Shift peak loads to solar hours, regulatory body tells TNPDCL
The commission noted that excessive dependence on power purchases, particularly during non-solar hours, has strained the utility’s finances and contributed to tariff pressure.
TNERC
CHENNAI: To rein in spiralling power procurement costs and optimise resource utilisation, the Tamil Nadu Electricity Regulatory Commission (TNERC) has directed the TN Power Distribution Corporation Ltd (TNPDCL) to shift peak electricity loads from non-solar hours to solar hours and accelerate the development of its own generation capacity.
The commission, in a recent order to approve the True-Up petition of the TNPDCL for the financial year 2023-24, highlighted that only about 30% of TNPDCL’s requirement is met through its own generation, while the remaining 70% is sourced from external agencies, private generators and power markets.
Notably, power purchase accounts for nearly 60% per cent of the annual revenue requirement (ARR) of TNPDCL. In FY 2023-24, TNPDCL’s total procurement cost stood at ₹48,130 crore — a sharp rise from ₹43,952 crore in the previous fiscal. Average cost of purchased power increased to ₹6.52/unit, up from ₹5.94.
The commission noted that excessive dependence on power purchases, particularly during non-solar hours, has strained the utility’s finances and contributed to tariff pressure. To address this, TNERC has reiterated its directive for flattening the load curve by shifting demand — especially during early morning and evening peaks — into solar hours (9 am to 5 pm), when solar generation is abundant and cheaper. Thermal and short-term market-based purchases during non-solar hours, where tariffs can exceed ₹8-₹10/unit, are to be curtailed.

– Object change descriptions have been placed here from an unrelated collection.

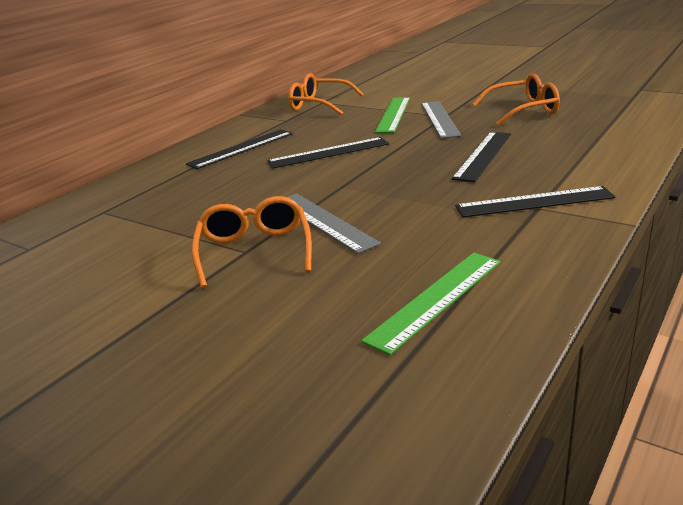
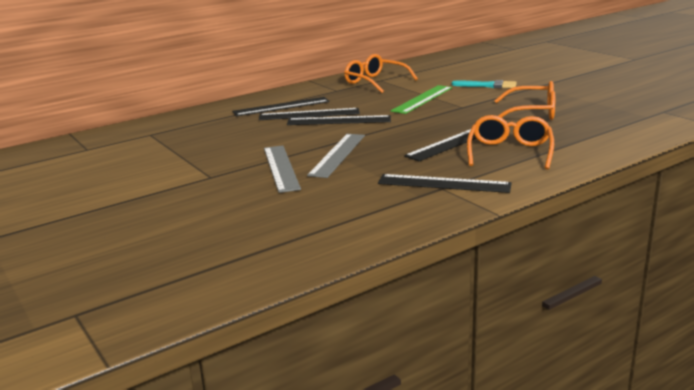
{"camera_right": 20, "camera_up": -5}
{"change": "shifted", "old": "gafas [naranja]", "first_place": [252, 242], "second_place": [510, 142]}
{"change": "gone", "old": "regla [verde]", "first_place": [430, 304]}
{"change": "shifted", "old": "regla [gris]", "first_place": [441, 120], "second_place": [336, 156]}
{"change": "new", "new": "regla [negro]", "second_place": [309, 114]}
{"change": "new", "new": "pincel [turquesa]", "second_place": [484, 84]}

The commission has instructed TNPDCL to undertake a detailed load pattern analysis in coordination with the State Load Despatch Centre and take measures to align scheduling with solar availability. It has also advised the utility to monetise surplus generation through market sales, following the merit order principle, thereby offsetting purchase costs.
To reduce future reliance on external sources, TNPDCL has been urged to prioritise capacity addition through renewable energy, hydro, pumped storage, and battery energy storage systems. The acceleration of ongoing thermal and hydro projects was also recommended.
The commission’s approval came amid the presence of 112 adverse audit remarks in the company’s consolidated financial statements, prompting criticism from activists and consumer groups.
“TNPDCL’s True-Up petition for FY 2023-24 has been approved by the Commission on April 30 by ignoring 112 adverse remarks raised by auditors. They say this is the real account. But if the adverse remarks have to be explained in next year’s True-Up petition, how can this be the True-Up account now approved for FY 2023-24?” Neelakanta Pillai questioned. “Also, if approval was needed by April 30 just so that explanations could be pushed to next year, then what was the delay all this while? Why wait a whole year if it was urgent? They’ve made the honourable institution of the commission a scapegoat.”
While TNERC acknowledged the audit qualifications, it justified partial reliance on the Ind AS-based accounts for truing up, stating that the adverse remarks do not invalidate the entire accounting basis and that adjustments could be addressed in future filings.